The vulnerable little guy

Messina, the federal economic development expert, gets in her car and locks the door before revving up. “For safety,” she says, and drives off from Genpact’s security fence.

Juarez’s main roads are smooth and wide, and lined with billboards advertising international chains such as Office Max and Starbucks.

The town is also dotted with failed businesses. Messina drives past a gutted shop called “Chalet Mr. Tuxedo.” The building, now a shell of crumbling walls with no roof, still has a sign in Spanish on the chipped paint of its facade. “Renting all types of tuxedos,” the sign says.

That’s just one of thousands of small businesses in Juarez that have shuttered in the past three years.

Small businesses here cover their windows with thick metal grates — scant protection from the cartel war and crimes associated with it.

“It's pretty simple. The cartels go after the small guys because they're so much easier to intimidate,” Longmire says.

Noelia Covarrubias helps run Burritos Sarita, a lunch van in the center of Juarez. For small business owners “extortion is the biggest fear,” she says, stepping down from the van to talk.

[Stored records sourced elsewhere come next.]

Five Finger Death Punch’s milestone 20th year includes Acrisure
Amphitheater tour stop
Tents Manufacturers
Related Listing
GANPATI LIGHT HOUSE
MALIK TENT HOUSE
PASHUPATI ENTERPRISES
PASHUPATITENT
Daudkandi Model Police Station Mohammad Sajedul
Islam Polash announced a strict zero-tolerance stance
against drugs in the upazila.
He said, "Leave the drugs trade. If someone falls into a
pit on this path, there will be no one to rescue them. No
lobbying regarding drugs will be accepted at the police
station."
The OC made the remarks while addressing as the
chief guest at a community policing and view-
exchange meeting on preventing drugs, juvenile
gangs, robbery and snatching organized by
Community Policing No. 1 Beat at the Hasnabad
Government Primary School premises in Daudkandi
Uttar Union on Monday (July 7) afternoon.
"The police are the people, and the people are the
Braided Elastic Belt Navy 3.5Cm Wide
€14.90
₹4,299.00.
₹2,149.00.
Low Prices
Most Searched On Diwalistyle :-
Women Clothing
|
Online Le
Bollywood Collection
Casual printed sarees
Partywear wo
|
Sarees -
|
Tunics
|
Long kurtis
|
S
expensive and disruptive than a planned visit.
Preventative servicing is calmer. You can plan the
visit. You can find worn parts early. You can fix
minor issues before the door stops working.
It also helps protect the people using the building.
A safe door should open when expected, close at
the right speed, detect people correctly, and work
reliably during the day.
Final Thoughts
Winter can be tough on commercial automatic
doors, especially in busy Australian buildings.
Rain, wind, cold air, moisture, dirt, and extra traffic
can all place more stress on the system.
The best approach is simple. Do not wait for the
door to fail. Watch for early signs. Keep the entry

“We’ve already been robbed three times,” she says quietly.

Local business leaders and politicians are intent on promoting a more positive side of the city.

Hector Murguia, Juarez’s mayor, sits comfortably in his dark, wood-paneled office inside the hulking cement city hall.

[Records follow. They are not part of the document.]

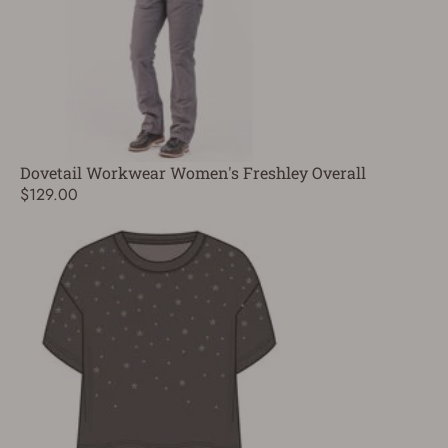
Dovetail Workwear Women's Freshley Overall
$129.00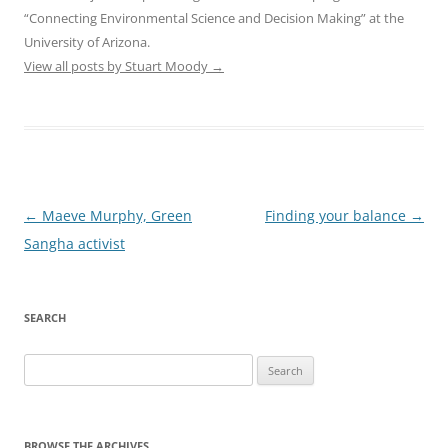
“Connecting Environmental Science and Decision Making” at the
University of Arizona.
View all posts by Stuart Moody
→
Post
←
Maeve Murphy, Green
Finding your balance
→
navigation
Sangha activist
SEARCH
Search
for:
BROWSE THE ARCHIVES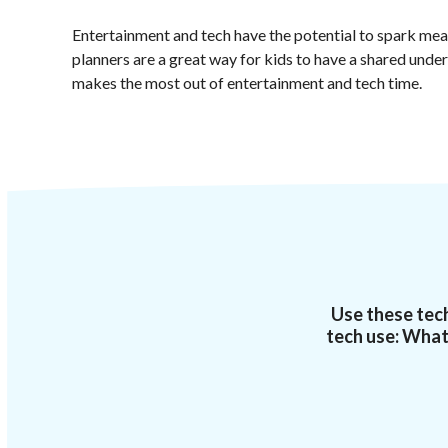
Entertainment and tech have the potential to spark mea
planners are a great way for kids to have a shared unde
makes the most out of entertainment and tech time.
Use these tech
tech use: What 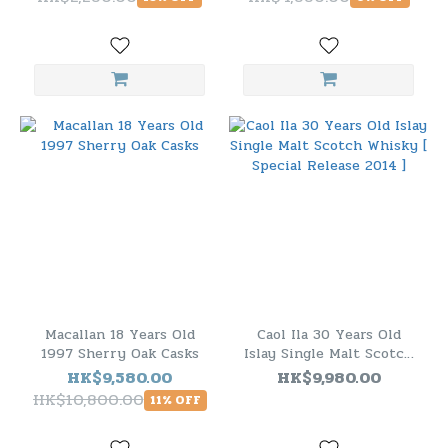
Macallan 18 Years Old
Caol Ila 30 Years Old
1997 Sherry Oak Casks
Islay Single Malt Scotch
Whisky [ Special Release
HK$9,580.00
HK$9,980.00
2014 ]
HK$10,800.00
11% OFF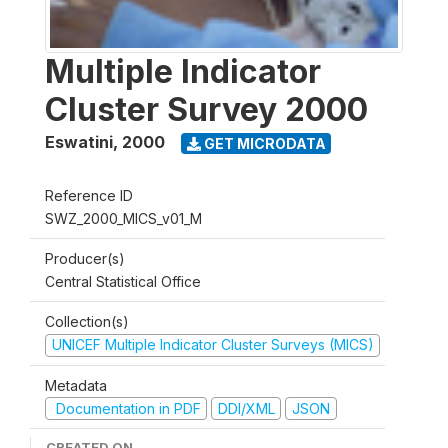
Multiple Indicator
Cluster Survey 2000
Eswatini
,
2000
GET MICRODATA
Reference ID
SWZ_2000_MICS_v01_M
Producer(s)
Central Statistical Office
Collection(s)
UNICEF Multiple Indicator Cluster Surveys (MICS)
Metadata
Documentation in PDF
DDI/XML
JSON
CREATED ON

“In Juarez we have the best labor force in the world,” he says.

Yet deep problems persist: Thousands of young people are out of work, despite the expanding exports and outsourcing industries. Like other developing world economies, Juarez is experiencing a skills mismatch: low education levels mean many of the city’s young people are not hirable in the tech-heavy, English-speaking offices of the thriving sectors.

“We have programs in place [to help],” Murguia says. “But it’s insufficient, it’s like an aspirin for cancer.”

Nevertheless, he acknowledges, “Juarez continues to be a magnet for investment.”